It all went swimmingly until I got the Death Flu. No one else in the house had it. Just me. I was doomed.

For five days I dragged myself out of bed at 6-ish and croaked greetings to my cherubs while stuffing bagels in the toaster and hoping they had lunch money left over so I didn’t have to walk an extra four feet to get a $20 bill from wherever I was keeping extra cash. By 9-ish they were all gone and I collapsed in a heap on the unvacuumed floor. Three hours to be Dead Mommy. If I was lucky I fell near the remote so I could turn Curious George off, otherwise I’d be doomed to three hours of PBS Kids until Eric got home and I had to muster the strength to walk outside and collect him from his bus.

Eric, the littlest, arrived back at 12:30. You’d think that some snuggle time with a three-year-old would be possible for a Sick and Dying Mommy, but not this one. He had the will and the strength of a rhinoceros, a small boy capable of staying awake for days on end. And I had to keep an eagle eye on him — at three, Eric-with-Down-syndrome had the self-discipline skills of a baby crocodile. He could not be counted on to be entertained (and stay in one place without wreaking havoc somewhere) with a nice DVD. The other two, in 2nd grade and 6th, dribbled in by 4 pm and had the gall to want things like DINNER. And BEDTIME RITUALS. And CALLIGRAPHY PRACTICE.

Okay, so I lied about the calligraphy. And they understood about the bedtime thing (sort of). But dinner … well, the point is, mommies really can’t get sick. I thought about this last weekend as I lay in bed shivering for two days, knowing I had the luxury to lay in bed shivering for as many days as I needed. Some of you know that my kids aren’t living with me now, and I never realized until now that there’s an unexpected perk to this — I can actually be sick.

You can’t.

My mom was never sick. Not once. Oh, she had the sniffles from time to time. And once she tore a ligament in her ankle and couldn’t work for a few days. But she was never sick.

Was yours?

I know there are exceptions (there was a lovely mother to my kids’ classmates a few years ago whose long and graceful illness and eventual death was incredibly beautiful and touching for the entire school community), but culturally, there just isn’t the wiggle room for us to be sick. Work needs us, families need us, kids need us. Sure, daddies step in and do what needs to be done, but for Order to be Restored to the Universe, mommies have to be Well and Whole and Able to Read Bedtime Stories Without Coughing.

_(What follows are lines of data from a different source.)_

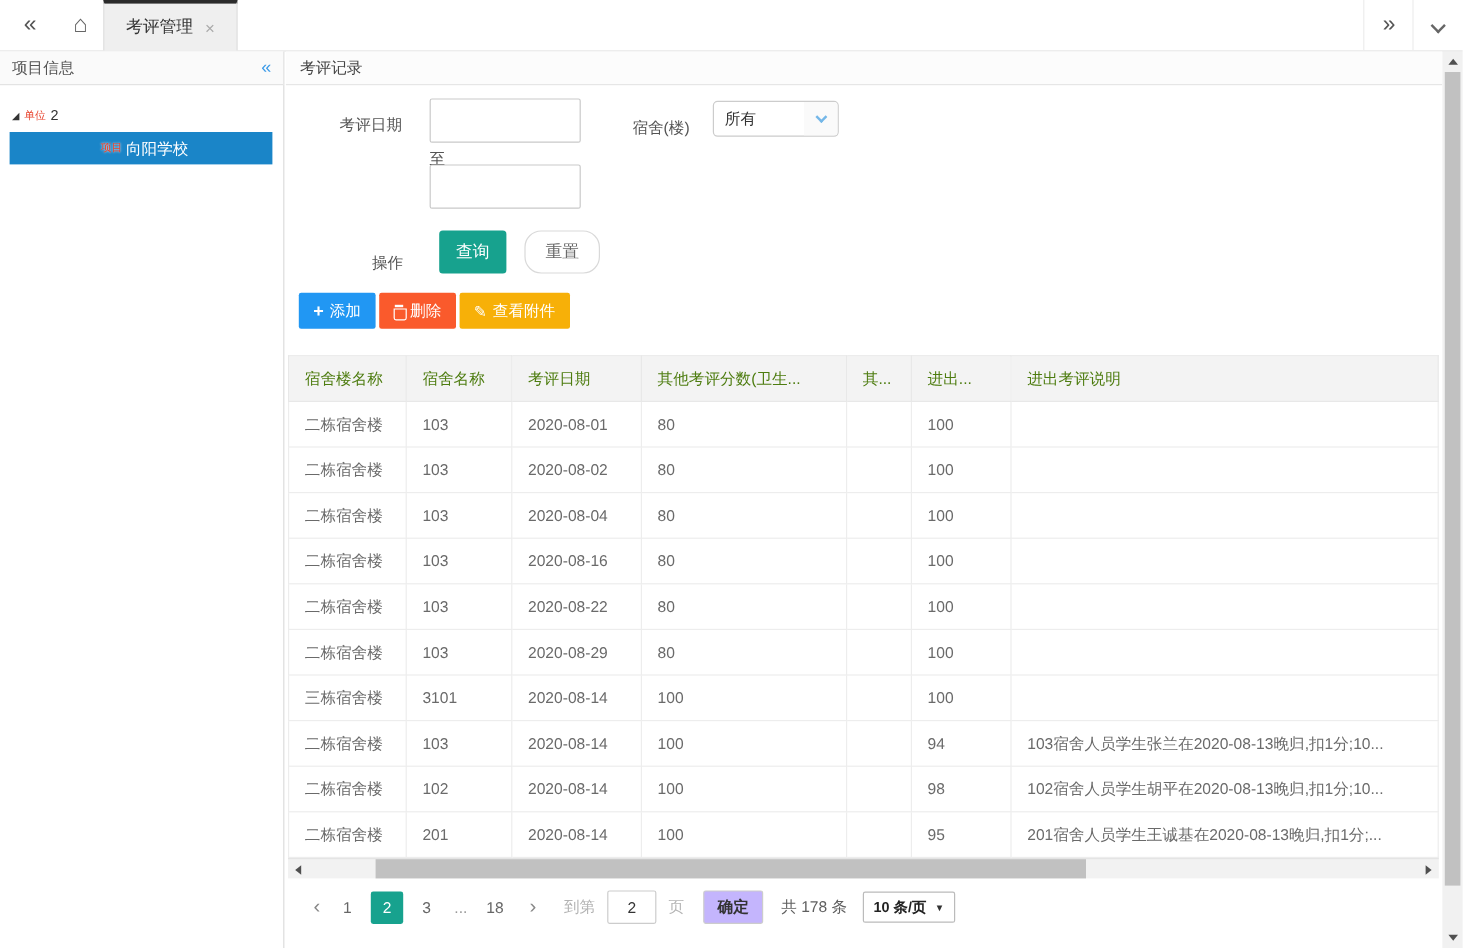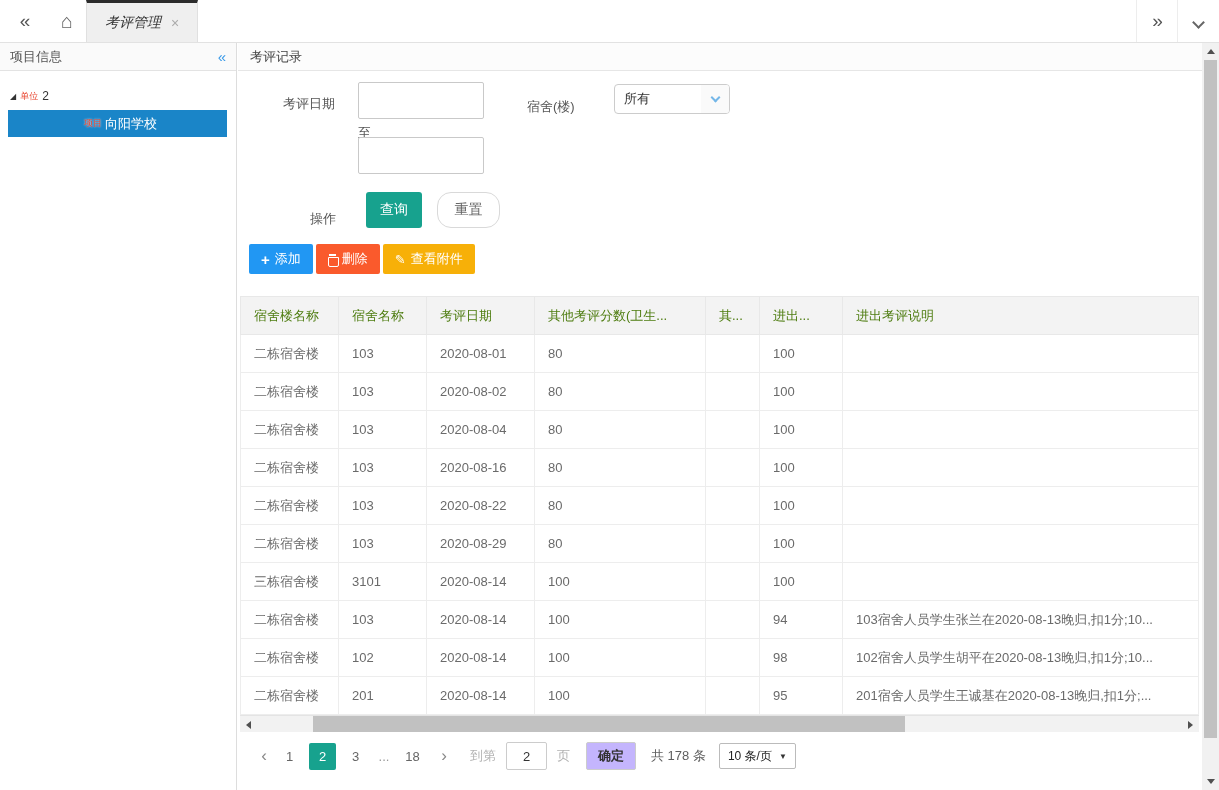--- a/index.html
+++ b/index.html
@@ -4,21 +4,21 @@
 <style>
   * { box-sizing: border-box; margin: 0; padding: 0; }
   html,body { width:1219px; height:790px; font-family:"Liberation Sans","DejaVu Sans",sans-serif; background:#fff; overflow:hidden; position:relative; }
 
   
   .tabbar { position:absolute; top:0; left:0; right:0; height:43px; background:#fff; border-bottom:1px solid #e2e2e2; }
   .tb-btn { position:absolute; top:0; height:42px; width:42px; text-align:center; line-height:42px; font-size:19px; color:#555; cursor:pointer; }
   .tb-collapse { left:4px; }
   .tb-home { left:46px; font-size:20px; color:#666; }
   .tab { position:absolute; left:86px; top:0; height:42px; width:112px; background:#efefef; border-left:1px solid #e0e0e0; border-right:1px solid #e0e0e0; border-top:3px solid #2b2b2b; display:flex; align-items:center; justify-content:center; gap:10px; cursor:pointer; }
-  .tab-label { font-size:14px; color:#333;font-style:italic; }
+  .tab-label { font-size:14px; color:#333; }
   .tab-close { font-size:14px; color:#aaa; }
   .tb-expand { right:41px; border-left:1px solid #ededed; }
   .tb-down { right:0; border-left:1px solid #ededed; }
   .chev-down { display:inline-block; width:9px; height:9px; border-right:2px solid #666; border-bottom:2px solid #666; transform:rotate(45deg); margin-top:14px; }
 
   
   .sidebar { position:absolute; top:43px; left:0; width:237px; bottom:0; background:#fff; border-right:1px solid #ddd; }
   .panel-header { height:28px; line-height:27px; background:#fafafa; border-bottom:1px solid #e3e3e3; padding:0 10px; color:#555; font-size:13px; display:flex; justify-content:space-between; align-items:center; }
   .side-collapse { color:#3a9ae8; font-size:15px; cursor:pointer; line-height:27px; }
   .tree { padding-top:18px; }
@@ -34,21 +34,21 @@
 
   
   .filter { position:relative; height:225px; }
   .flabel { position:absolute; font-size:13px; color:#555; }
   .lab-date { left:45px; top:24px; }
   .lab-to { left:120px; top:53px; }
   .lab-dorm { left:289px; top:27px; }
   .lab-op { left:72px; top:139px; }
   .txt-input { position:absolute; left:120px; width:126px; height:37px; border:1px solid #c9c9c9; border-radius:2px; padding:0 8px; font-size:13px; color:#333; outline:none; }
   .inp-from { top:11px; } .inp-to { top:66px; }
-  .select { position:absolute; left:356px; top:13px; width:116px; height:30px; border:1px solid #ccc; border-radius:4px; display:flex; align-items:center; cursor:pointer; background:#fff; overflow:hidden;margin-left:20px; }
+  .select { position:absolute; left:356px; top:13px; width:105px; height:30px; border:1px solid #ccc; border-radius:4px; display:flex; align-items:center; cursor:pointer; background:#fff; overflow:hidden; }
   .sel-text { flex:1; padding-left:9px; font-size:13px; color:#333; }
   .sel-arrow-box { width:28px; height:100%; display:flex; align-items:center; justify-content:center; background:#fafafa; }
   .chev-blue { width:7px; height:7px; border-right:2px solid #74b7e8; border-bottom:2px solid #74b7e8; transform:rotate(45deg); margin-top:-3px; }
   .btn-search { position:absolute; left:128px; top:121px; width:56px; height:36px; background:#17a28e; border:none; border-radius:3px; color:#fff; font-size:14px; cursor:pointer; font-family:inherit; }
   .btn-reset { position:absolute; left:199px; top:121px; width:63px; height:36px; background:#fff; border:1px solid #d9d9d9; border-radius:14px; color:#666; font-size:14px; cursor:pointer; font-family:inherit; }
   .toolbar { position:absolute; left:11px; top:173px; display:flex; gap:3px; }
   .tbtn { height:30px; border:none; border-radius:2px; color:#fff; font-size:13px; padding:0 12px; display:flex; align-items:center; gap:5px; cursor:pointer; font-family:inherit; }
   .tbtn-add { background:#2197f3; }
   .tbtn-del { background:#fa5a2c; }
   .tbtn-att { background:#f7b008; }
@@ -84,21 +84,21 @@
   .pager { display:flex; align-items:center; margin:10px 0 0 14px; font-size:13px; }
   .pg-arrow { color:#888; font-size:17px; width:24px; text-align:center; cursor:pointer; }
   .pg-num { min-width:27px; height:27px; line-height:27px; text-align:center; color:#666; margin-right:6px; cursor:pointer; border-radius:2px; }
   .pg-num.active { background:#17a28e; color:#fff; }
   .pg-ellipsis { color:#999; margin-right:6px; min-width:18px; text-align:center; }
   .pg-dim { color:#b3b3b3; }
   .goto-label { margin-left:14px; }
   .goto-input { width:41px; height:28px; border:1px solid #ccc; border-radius:2px; text-align:center; font-size:13px; color:#333; margin:0 10px; outline:none; }
   .btn-confirm { margin-left:16px; height:28px; padding:0 11px; background:#c4b5fd; border:1px solid #ccc; border-radius:2px; font-weight:bold; color:#333; font-size:13px; cursor:pointer; font-family:inherit; }
   .pg-total { margin-left:15px; color:#5f5f5f; }
-  .pg-size { margin-left:13px; height:26px; border:1px solid #bbb; border-radius:2px; display:flex; align-items:center; gap:7px; padding:0 8px; font-size:12px; color:#222; cursor:pointer; background:#fff; }
+  .pg-size { margin-left:13px; height:26px; border:1px solid #bbb; border-radius:2px; display:flex; align-items:center; gap:7px; padding:0 8px; font-size:12px; color:#222; cursor:pointer; background:#fff;font-weight:bold; }
   .pg-size-caret { font-size:8px; color:#333; }
 </style>
 </head>
 <body>
 
 <div class="tabbar">
   <div class="tb-btn tb-collapse">«</div>
   <div class="tb-btn tb-home">⌂</div>
   <div class="tab">
     <span class="tab-label">考评管理</span>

As kids get older, they can fend for themselves a little better, but what do you do when they’re too little to be on their own long enough for you to have a nice bout of Bubonic Plague? I’m sure you’ve faced this before. How do you cope? Or do you fight it off as best you can and pretend you’re not sick? (ha ha) And if we work outside the home and manage to drag ourselves to the office, how do we justify/balance/manage collapsing at home to recover, just when the second shift is starting and the cries of “Mommy’s home!” come from down the hall?

[Warning: rainbow unicorn bubble world alert.] I’m thinking of a time when we live in real community, where we step in for one another when needed like this. Wouldn’t it be great if there was always someone to care for our kids?  Without question?  I’d love it if as mothers (and fathers) we didn’t feel we had to suck it up and not get sick because there just isn’t anyone else. Extended families used to do this. So how do you make being sick work?